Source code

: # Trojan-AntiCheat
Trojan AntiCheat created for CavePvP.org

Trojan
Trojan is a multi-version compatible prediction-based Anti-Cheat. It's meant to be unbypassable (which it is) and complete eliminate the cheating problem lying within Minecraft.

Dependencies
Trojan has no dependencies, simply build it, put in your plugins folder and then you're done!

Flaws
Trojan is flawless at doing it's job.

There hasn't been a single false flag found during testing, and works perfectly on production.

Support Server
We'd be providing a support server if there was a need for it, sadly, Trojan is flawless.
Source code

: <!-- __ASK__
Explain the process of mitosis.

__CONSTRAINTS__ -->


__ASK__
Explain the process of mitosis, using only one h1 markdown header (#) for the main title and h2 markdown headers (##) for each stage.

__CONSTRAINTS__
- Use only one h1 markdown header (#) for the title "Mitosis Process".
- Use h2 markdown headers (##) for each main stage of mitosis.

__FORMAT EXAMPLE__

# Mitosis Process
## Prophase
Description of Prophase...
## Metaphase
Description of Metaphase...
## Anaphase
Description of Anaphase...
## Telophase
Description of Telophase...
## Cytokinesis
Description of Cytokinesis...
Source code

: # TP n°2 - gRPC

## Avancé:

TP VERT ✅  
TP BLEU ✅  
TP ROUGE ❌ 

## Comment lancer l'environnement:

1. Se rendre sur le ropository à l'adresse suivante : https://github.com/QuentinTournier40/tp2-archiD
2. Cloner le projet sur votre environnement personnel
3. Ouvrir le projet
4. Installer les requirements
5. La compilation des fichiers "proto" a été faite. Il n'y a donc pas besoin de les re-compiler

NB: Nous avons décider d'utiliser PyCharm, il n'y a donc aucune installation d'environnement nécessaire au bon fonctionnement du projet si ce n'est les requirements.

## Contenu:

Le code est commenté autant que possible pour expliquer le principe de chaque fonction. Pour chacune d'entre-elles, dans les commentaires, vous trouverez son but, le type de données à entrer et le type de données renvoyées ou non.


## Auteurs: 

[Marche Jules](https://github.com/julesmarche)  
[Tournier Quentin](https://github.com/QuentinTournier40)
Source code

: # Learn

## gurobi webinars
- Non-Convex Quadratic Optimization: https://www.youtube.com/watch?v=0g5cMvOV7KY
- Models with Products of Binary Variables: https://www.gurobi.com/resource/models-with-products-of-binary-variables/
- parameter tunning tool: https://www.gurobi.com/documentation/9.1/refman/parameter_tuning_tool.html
**********
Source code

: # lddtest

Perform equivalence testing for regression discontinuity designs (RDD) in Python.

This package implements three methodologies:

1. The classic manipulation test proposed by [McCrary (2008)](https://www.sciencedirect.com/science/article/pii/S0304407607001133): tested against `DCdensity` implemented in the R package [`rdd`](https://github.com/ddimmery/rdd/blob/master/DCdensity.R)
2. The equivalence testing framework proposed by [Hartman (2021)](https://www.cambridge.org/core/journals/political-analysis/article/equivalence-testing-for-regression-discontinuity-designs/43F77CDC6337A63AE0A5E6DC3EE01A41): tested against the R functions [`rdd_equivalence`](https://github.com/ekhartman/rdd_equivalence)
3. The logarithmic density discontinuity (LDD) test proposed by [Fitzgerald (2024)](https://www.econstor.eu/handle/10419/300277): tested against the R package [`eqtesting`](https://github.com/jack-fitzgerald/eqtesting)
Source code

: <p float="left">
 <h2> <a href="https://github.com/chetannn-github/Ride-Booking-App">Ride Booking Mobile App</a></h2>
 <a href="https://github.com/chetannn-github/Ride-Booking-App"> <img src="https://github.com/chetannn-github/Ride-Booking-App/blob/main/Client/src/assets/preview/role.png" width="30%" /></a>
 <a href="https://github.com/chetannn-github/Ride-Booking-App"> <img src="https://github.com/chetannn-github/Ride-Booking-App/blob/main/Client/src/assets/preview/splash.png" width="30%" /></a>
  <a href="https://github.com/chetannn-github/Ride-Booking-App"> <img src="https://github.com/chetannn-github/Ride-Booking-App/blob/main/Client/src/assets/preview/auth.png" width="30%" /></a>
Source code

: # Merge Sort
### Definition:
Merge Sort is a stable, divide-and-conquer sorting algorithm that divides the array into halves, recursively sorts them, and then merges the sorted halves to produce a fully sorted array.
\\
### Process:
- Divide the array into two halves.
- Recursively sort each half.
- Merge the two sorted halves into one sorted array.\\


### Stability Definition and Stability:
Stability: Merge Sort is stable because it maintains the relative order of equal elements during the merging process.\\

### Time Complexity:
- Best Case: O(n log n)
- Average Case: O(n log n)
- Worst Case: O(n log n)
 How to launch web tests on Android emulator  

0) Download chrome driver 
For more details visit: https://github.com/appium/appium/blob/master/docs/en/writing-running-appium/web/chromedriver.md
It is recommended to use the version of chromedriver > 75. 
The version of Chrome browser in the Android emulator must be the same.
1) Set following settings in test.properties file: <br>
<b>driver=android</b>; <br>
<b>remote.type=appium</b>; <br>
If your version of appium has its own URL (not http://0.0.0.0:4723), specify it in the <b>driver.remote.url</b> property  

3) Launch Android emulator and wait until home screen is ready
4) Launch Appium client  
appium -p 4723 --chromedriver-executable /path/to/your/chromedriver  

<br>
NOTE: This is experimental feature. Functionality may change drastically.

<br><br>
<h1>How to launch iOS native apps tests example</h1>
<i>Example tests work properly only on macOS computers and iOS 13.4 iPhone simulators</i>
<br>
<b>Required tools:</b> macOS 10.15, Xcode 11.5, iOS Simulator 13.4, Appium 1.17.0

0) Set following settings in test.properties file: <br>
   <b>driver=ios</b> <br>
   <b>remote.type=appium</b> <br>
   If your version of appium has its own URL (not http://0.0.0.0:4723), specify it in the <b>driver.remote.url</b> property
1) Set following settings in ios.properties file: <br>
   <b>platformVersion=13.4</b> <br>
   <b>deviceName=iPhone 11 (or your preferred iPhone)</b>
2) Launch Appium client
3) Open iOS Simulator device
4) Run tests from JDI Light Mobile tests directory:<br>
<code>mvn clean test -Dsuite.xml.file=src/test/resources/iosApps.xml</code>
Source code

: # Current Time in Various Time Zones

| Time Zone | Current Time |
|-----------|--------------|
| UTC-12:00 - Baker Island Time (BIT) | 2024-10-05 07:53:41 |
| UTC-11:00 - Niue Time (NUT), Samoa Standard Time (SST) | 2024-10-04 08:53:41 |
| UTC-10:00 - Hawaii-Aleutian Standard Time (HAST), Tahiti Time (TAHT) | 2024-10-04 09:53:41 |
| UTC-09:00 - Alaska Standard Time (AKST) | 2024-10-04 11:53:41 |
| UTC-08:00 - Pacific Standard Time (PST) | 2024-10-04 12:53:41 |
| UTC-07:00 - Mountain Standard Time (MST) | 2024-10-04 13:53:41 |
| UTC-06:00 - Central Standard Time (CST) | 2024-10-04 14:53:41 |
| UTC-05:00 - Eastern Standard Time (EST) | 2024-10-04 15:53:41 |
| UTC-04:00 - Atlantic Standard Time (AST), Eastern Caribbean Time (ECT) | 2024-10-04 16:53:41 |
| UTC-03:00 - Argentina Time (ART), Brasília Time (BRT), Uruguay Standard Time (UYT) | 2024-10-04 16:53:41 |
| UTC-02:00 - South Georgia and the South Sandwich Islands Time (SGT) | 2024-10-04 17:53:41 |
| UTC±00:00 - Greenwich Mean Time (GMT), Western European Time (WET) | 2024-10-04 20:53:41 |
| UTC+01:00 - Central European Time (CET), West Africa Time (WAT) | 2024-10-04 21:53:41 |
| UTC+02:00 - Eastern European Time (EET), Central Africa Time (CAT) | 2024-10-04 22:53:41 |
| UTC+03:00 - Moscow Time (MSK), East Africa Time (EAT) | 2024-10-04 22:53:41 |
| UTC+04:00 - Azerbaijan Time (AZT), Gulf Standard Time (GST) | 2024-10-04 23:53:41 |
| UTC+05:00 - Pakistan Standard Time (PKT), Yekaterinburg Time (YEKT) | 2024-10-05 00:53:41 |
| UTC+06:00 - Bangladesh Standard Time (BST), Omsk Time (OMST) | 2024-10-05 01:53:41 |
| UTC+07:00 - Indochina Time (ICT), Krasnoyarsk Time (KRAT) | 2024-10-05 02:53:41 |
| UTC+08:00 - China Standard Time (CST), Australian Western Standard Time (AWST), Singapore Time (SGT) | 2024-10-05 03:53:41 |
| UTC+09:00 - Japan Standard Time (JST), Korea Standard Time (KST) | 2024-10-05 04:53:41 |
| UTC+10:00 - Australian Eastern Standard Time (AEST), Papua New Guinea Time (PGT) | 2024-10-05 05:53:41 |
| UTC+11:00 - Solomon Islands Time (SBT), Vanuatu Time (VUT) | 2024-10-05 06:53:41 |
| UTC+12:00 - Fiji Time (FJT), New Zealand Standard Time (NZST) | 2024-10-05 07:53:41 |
**********
Starting at the line that contains "# Merge Sort" and ending at the line that contains "- Merge the", give those lines again with "halves" swapped for "parts" and everything else left unchanged.

◆ RESPONSE BOX:
: # Merge Sort
### Definition:
Merge Sort is a stable, divide-and-conquer sorting algorithm that divides the array into parts, recursively sorts them, and then merges the sorted parts to produce a fully sorted array.
\\
### Process:
- Divide the array into two parts.
- Recursively sort each half.
- Merge the two sorted parts into one sorted array.\\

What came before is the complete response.